A final important operation is sorting. Although in theory the order of rows in a relation is meaningless (it’s a set), in practice we want to sort the rows into some kind of meaningful order. There is no standard notation for this operation in relational algebra, but in SQL it’s expressed in the ORDER BY clause of a query:

    SELECT * FROM players ORDER BY last_name, first_name;

The relational operations listed here are the key components from which you’ll build most of your queries, and they are common to virtually all relational databases. In Chapter 5, we’ll introduce you to some additional relational patterns that are useful in special cases, and in Chapter 7 we’ll explore some of the special features of PostgreSQL that distinguish it from other relational databases.

Queries within queries

SQL queries can be much more complex than you have seen so far, when the answer to one query depends on the answer to others. In such cases, a complete query called a subquery can be nested within another. Subqueries are most often found in the WHERE, FROM, and SELECT clauses. For example, this query names all players who earn a salary greater than the average:

    SELECT last_name, first_name, salary FROM players
    WHERE salary >
      (SELECT AVG(salary) FROM players);

The inner query, “SELECT AVG(salary) FROM players” is evaluated first and yields a single numerical result. Then the outer query is evaluated to finish processing the query. Just like in a mathematical expression, parentheses set the subquery apart from the clauses of the surrounding query. (I also indented the subquery, but this is not necessary; PostgreSQL like most databases is indifferent to whitespace like spaces, tabs, and line breaks.)

Subqueries in the FROM clause, when evaluated, produce result sets that act like tables in the outer query. To identify all the quarterbacks in the AFC East, we could join the “players” table with the result of a subquery that selects all teams in that division:

    SELECT last_name
    FROM players JOIN 
      (SELECT * FROM teams WHERE conference='AFC' AND division='East') AS afceast_teams
      ON players.team=afceast_teams.team_id
    WHERE position='QB';

In this example you saw that the AS keyword can be used to assign a name to a table, just as previously we saw it used to assign a name to a column. When using a subquery as a table in the FROM clause, it must be given a name. The AS keyword is optional, though I think it makes the query easier to read.

Another place you will often see a subquery is the SELECT clause. Such a query will almost always yield a single numeric result, because in the SELECT clause it generates a value for a single column of query output.

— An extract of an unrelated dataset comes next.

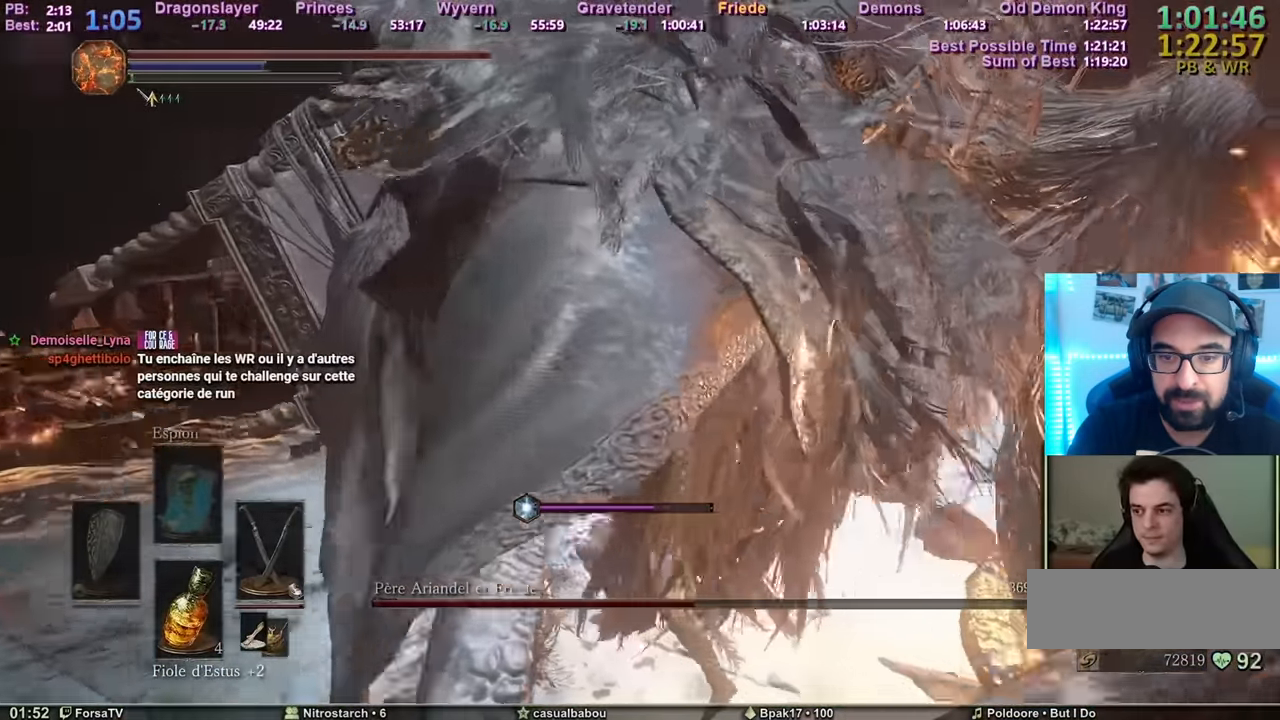
{"keys": ["q", "z"], "mouse": [], "events": [[83, "q", "up"], [250, "q", "down"]]}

Here is a simple example that lists the total salary budget for each team. (Note that this could also be accomplished using a join and a GROUP BY… there are more ways than one to solve many SQL problems.)

    SELECT city, team_name,
      (SELECT SUM(salary) FROM players WHERE players.team=teams.team_id) AS total_payroll
    FROM teams;

This is a case of a correlated subquery, meaning that this subquery depends on some value from the outer query (namely teams.team_id). Therefore, the subquery will be executed numerous times, once for each row of the “teams” table. The queries in the previous two examples are noncorrelated (or uncorrelated) subqueries which need only be executed once. Correlated subqueries are potentially much slower, so it could be preferable to solve this problem with a join instead of a subquery, but that’s not possible in every case. My philosophy is to trust the query optimizer (and its developers) to find the fastest way to execute the query, and not over-think the SQL: if it ain’t broke, don’t fix it.

Finally, subqueries can be nested within subqueries. Indeed, there may be several levels of such nesting, making for some pretty complicated queries. As you solved complicated equations in high school by first “simplifying the expression”, the query optimizer may have many ways to simplify and sequence things behind the scenes so that the query’s result can be obtained as efficiently as possible.